TLDR
Cape Girardeau's oldest cemetery (1808) is haunted by the Tapping Ghost, which taps visitors on the shoulder with increasing insistence and tugs women's hair. Over 6,500 graves, 1,200 Civil War soldiers, and a legendary tunnel to a nearby smallpox hospital.
The Full Story
Something in Lorimier Cemetery taps people on the shoulder. One tap, then two, then three. Visitors who don't leave fast enough get their hair pulled. A young woman from a tour group out of Washington, Missouri felt two sharp tugs near the Houck burial site. She was alone when it happened.
Old Lorimier Cemetery sits on five acres of hilltop in Cape Girardeau, overlooking the Mississippi River, and it's been there since about 1808, making it the oldest public cemetery in the city and possibly the county. The first burial was Charlotte Pemanpiah Bougainville, the Shawnee wife of Louis Lorimier, a French-Canadian fur trader who founded Cape Girardeau after being commissioned by the Spanish Governor General in 1792 to establish a trading post. Charlotte's grave marker reads "The Noblest Matron of the Shawnee race." Louis died in 1812 and was buried beside her. In 1917, the women of the Cemetery Association erected a pagoda over their burial site, which was refurbished in 2015.
The cemetery holds more than 6,500 graves. Most are unmarked. A north-south sidewalk splits the grounds: Catholics to the south, Protestants to the north, with African American burial grounds on the east slope. As many as 1,200 Civil War soldiers are buried here, and that number alone tells you the scale of death this piece of ground absorbed.
The site may have been a Native American burial ground before European settlement, which would push its history back centuries before Charlotte's burial. If true, that layer underneath everything else adds context to what people experience here, though it's worth noting the claim is traditional rather than archaeologically confirmed.
Dr. Frank Nickell, a local historian, has documented the Tapping Ghost accounts. He notes that pedestrians cutting through the cemetery on their way somewhere else would report getting tapped on the shoulder, gently at first, then more insistently. Many of these incidents were reported to local newspapers over the years. The pattern repeats across accounts: it starts mild and escalates, as if whatever is doing the tapping wants attention, not to frighten. But frightened is what people get, and they run.
Women report the hair-tugging more frequently than men. The accounts describe it as a yank from behind, not a brush. The young woman near the Houck burial site experienced it twice in quick succession and confirmed nobody was within arm's reach.
There's also the procession. Locals have talked for years about a ghostly line of figures walking from the southeast corner of the cemetery toward the river. The southeast area likely contains a mass grave for people who died on riverboats and were buried without ceremony or, in many cases, without records.
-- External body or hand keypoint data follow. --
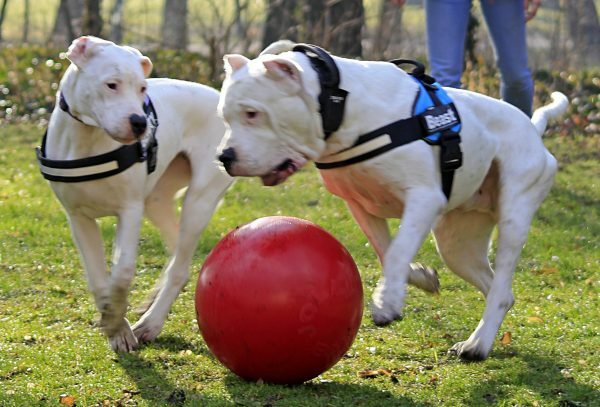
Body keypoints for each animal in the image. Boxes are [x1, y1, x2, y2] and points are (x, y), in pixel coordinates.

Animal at [36, 36, 231, 352]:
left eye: (142, 88)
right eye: (111, 85)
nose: (140, 122)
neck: (88, 139)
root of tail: (218, 97)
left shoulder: (129, 210)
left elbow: (123, 271)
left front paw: (117, 319)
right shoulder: (79, 219)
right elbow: (98, 278)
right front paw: (114, 324)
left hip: (199, 201)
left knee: (180, 266)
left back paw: (151, 323)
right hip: (157, 201)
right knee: (177, 253)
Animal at [216, 41, 568, 360]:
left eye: (252, 113)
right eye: (225, 117)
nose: (224, 157)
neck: (340, 106)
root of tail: (532, 128)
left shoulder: (424, 198)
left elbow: (398, 250)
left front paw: (386, 303)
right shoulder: (359, 205)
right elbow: (388, 251)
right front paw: (417, 278)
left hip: (513, 218)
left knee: (501, 281)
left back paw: (477, 345)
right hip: (457, 246)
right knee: (500, 290)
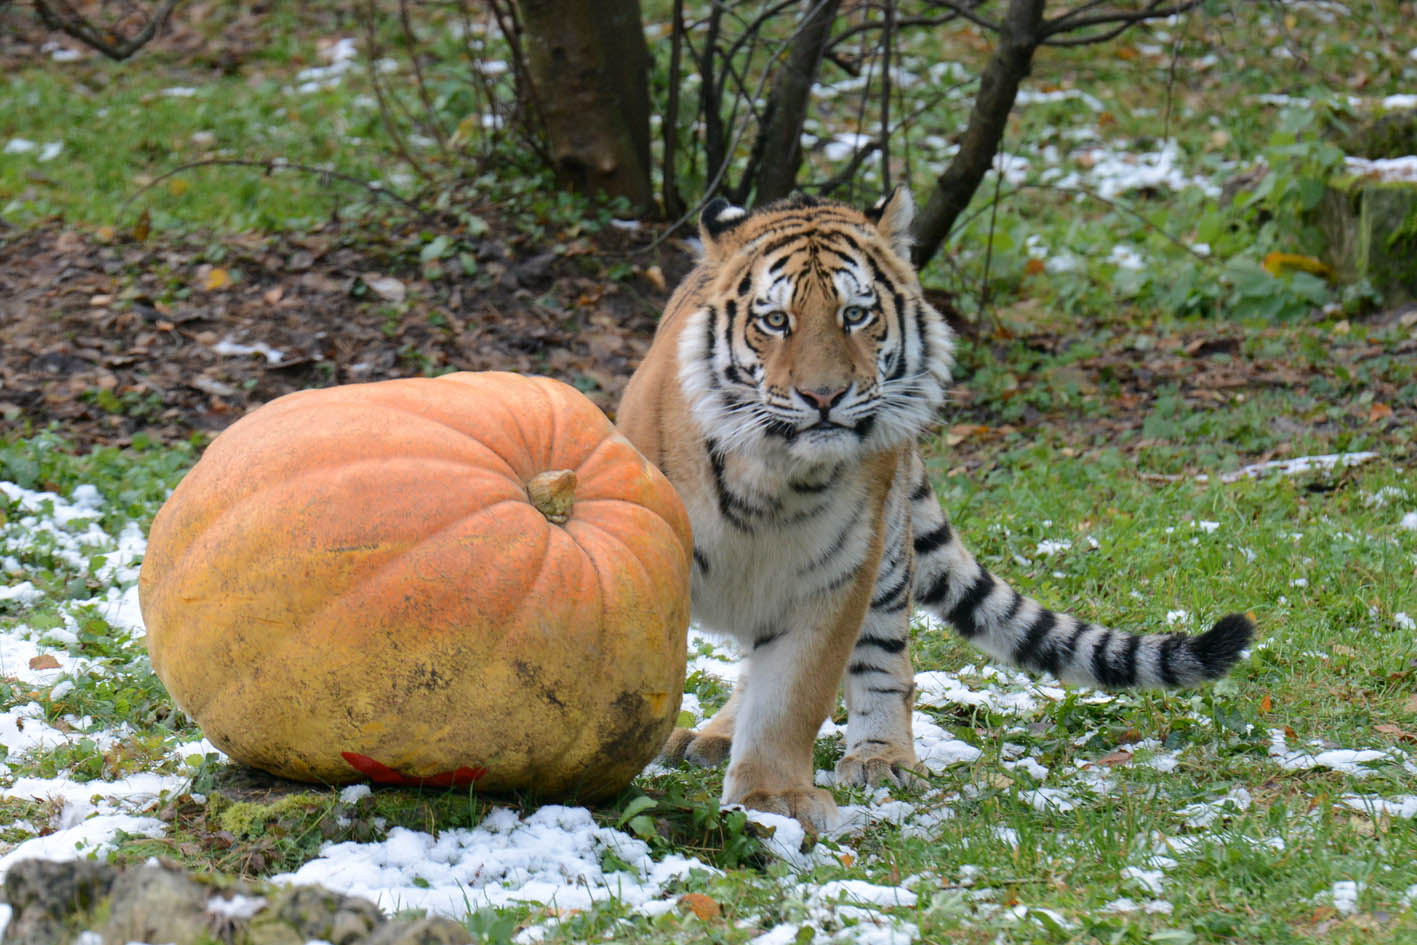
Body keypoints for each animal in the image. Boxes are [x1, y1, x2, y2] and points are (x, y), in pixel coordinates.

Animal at [614, 188, 1253, 832]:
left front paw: (773, 799)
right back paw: (716, 737)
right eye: (775, 321)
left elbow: (793, 696)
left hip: (887, 559)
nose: (824, 397)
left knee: (886, 665)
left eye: (855, 315)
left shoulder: (834, 579)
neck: (775, 476)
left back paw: (882, 759)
The procession walks toward the water they arrived on.
A local legend connects the cemetery to the nearby Sherwood Minton House through an underground tunnel. The house served as a Civil War smallpox hospital, and the story goes that soldiers who died were carried through the tunnel at night for burial without any official record. The tunnel's existence has never been confirmed, but it would explain some of the unmarked graves.
Cape Girardeau takes its ghosts seriously. The Glenn House, less than a mile away, has its own catalog of documented activity. But the cemetery predates everything in the city by decades, and its ghost stories have a physical quality the Glenn House ones don't. Nobody at the Glenn House gets touched. At Lorimier, something reaches out.
The cemetery landed on the National Register of Historic Places in 2005. It's open to walk through, and people do, though not everyone makes it through without getting tapped.